В шестидесятом году я кончал аспирантуру, и в шестидесятом году как раз в МГУ на филологическом факультете открылось Отделение структурной и прикладной лингвистики. И Владимир Андреевич Успенский, который от мехмата курировал преподавание математики на этом вновь открывающемся отделении, пригласил меня преподавать там математику. Я согласился, и в шестидесятом году — вместе с открытием этого отделения — начал преподавать.
Я был в штате филологического факультета, на кафедре структурной и прикладной лингвистики, я там назывался, я уж не помню, ассистентом, кажется. В шестьдесят восьмом году меня оттуда выгнали, формально в трудовой книжке мне записали «по профнепригодности», была такая статья в Кодексе законов о труде. Вот по профнепригодности меня выгнали. По существу это было, конечно, не за профнепригодность, а потому, что я плохо сработался с руководством факультета. Вот я, скажем, ставил отметки неудовлетворительные, не учитывая пожеланий деканата, и они меня давно хотели выгнать, а тут еще подвернулся такой повод. Как раз в шестьдесят восьмом году математика Александра Сергеевича Есе-нина-Вольпина насильственно госпитализировали в психиатрическую больницу, и коллеги-математики стали собирать подписи под довольно забавным, довольно беззубым письмом, в котором всего-навсего просили, чтобы там, в условиях психиатрической больницы, Александру Сергеевичу все-таки дали возможность профессионально заниматься математикой. Всего-навсего об этом просили2. Под этим письмом собирались подписи. Первые подписи там стояли — академик Петр Сергеевич Новиков, член-корры были впереди, ну а потом подписи научным рангом пониже. И я подписался под этим письмом в шестьдесят восьмом году, среди всех прочих. В какой-то момент надо было перестать собирать подписи и посылать это письмо. Кажется, в тот момент там оказалось случайно 99 подписей, и это письмо порой называют письмом 99-ти.
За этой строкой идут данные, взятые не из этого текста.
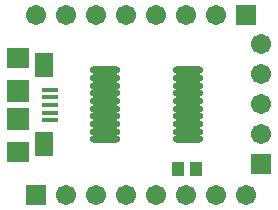
<source format=gts>
G04*
G04 #@! TF.GenerationSoftware,Altium Limited,Altium Designer,22.4.2 (48)*
G04*
G04 Layer_Color=8388736*
%FSLAX25Y25*%
%MOIN*%
G70*
G04*
G04 #@! TF.SameCoordinates,0592E0CC-BA3F-4339-BE53-95EDDC47ECB4*
G04*
G04*
G04 #@! TF.FilePolarity,Negative*
G04*
G01*
G75*
%ADD15R,0.07480X0.07087*%
%ADD16R,0.05315X0.01575*%
%ADD17R,0.06299X0.08268*%
%ADD18R,0.07480X0.07480*%
%ADD19R,0.03950X0.04540*%
%ADD20O,0.10249X0.02572*%
%ADD21R,0.06706X0.06706*%
%ADD22C,0.06706*%
%ADD23R,0.06706X0.06706*%
D15*
X5906Y21654D02*
D03*
Y53150D02*
D03*
D16*
X16535Y39961D02*
D03*
Y32283D02*
D03*
Y34843D02*
D03*
Y37402D02*
D03*
Y42520D02*
D03*
D17*
X14764Y24213D02*
D03*
Y50591D02*
D03*
D18*
X5906Y42126D02*
D03*
Y32677D02*
D03*
D19*
X65354Y15945D02*
D03*
X59449D02*
D03*
D20*
X35039Y48917D02*
D03*
Y46358D02*
D03*
Y43799D02*
D03*
Y41240D02*
D03*
Y38681D02*
D03*
Y36122D02*
D03*
Y33563D02*
D03*
Y31004D02*
D03*
Y28445D02*
D03*
Y25886D02*
D03*
X62598Y48917D02*
D03*
Y46358D02*
D03*
Y43799D02*
D03*
Y41240D02*
D03*
Y38681D02*
D03*
Y36122D02*
D03*
Y33563D02*
D03*
Y31004D02*
D03*
Y28445D02*
D03*
Y25886D02*
D03*
D21*
X87087Y17559D02*
D03*
D22*
Y27559D02*
D03*
Y37559D02*
D03*
Y47559D02*
D03*
Y57559D02*
D03*
X21811Y7402D02*
D03*
X31811D02*
D03*
X41811D02*
D03*
X51811D02*
D03*
X61811D02*
D03*
X71811D02*
D03*
X81811D02*
D03*
X71811Y67402D02*
D03*
X61811D02*
D03*
X51811D02*
D03*
X41811D02*
D03*
X31811D02*
D03*
X21811D02*
D03*
X11811D02*
D03*
D23*
Y7402D02*
D03*
X81811Y67402D02*
D03*
M02*

</source>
Готовя мое увольнение, тогдашний декан Алексей Георгиевич Соколов предложил мне сделать отчет об учебно-воспитательной работе. На этот отчет народу собралось много — была заполнена огромная аудитория и не только преподавателями, но и студентами, все явились послушать, посмотреть на это зрелище. Это было
не очень, конечно, осмысленно — для такого разнородного, большого коллектива — всерьез отчитываться о моей учебно-воспитательной работе. Я придумал некую форму, что я скажу, а после того, как я сказал то, что приготовил, меня спросил кто-то, не помню кто, про подпись, про мое участие в письме 99-ти — как я отношусь к своей подписи. Я сказал, что я горжусь, что моя подпись в таком большом, почетном коллективе математиков. Алексею Георгиевичу это было очень на руку — то, что я это сказал. Он это использовал в полной мере, и Ученый совет филологического факультета проголосовал за мое увольнение. Я не стал бороться-спорить-возражать. Последний мой учебный год, который я там провел, на филфаке МГУ, был 1967-68. Летом шестьдесят восьмого меня уволили.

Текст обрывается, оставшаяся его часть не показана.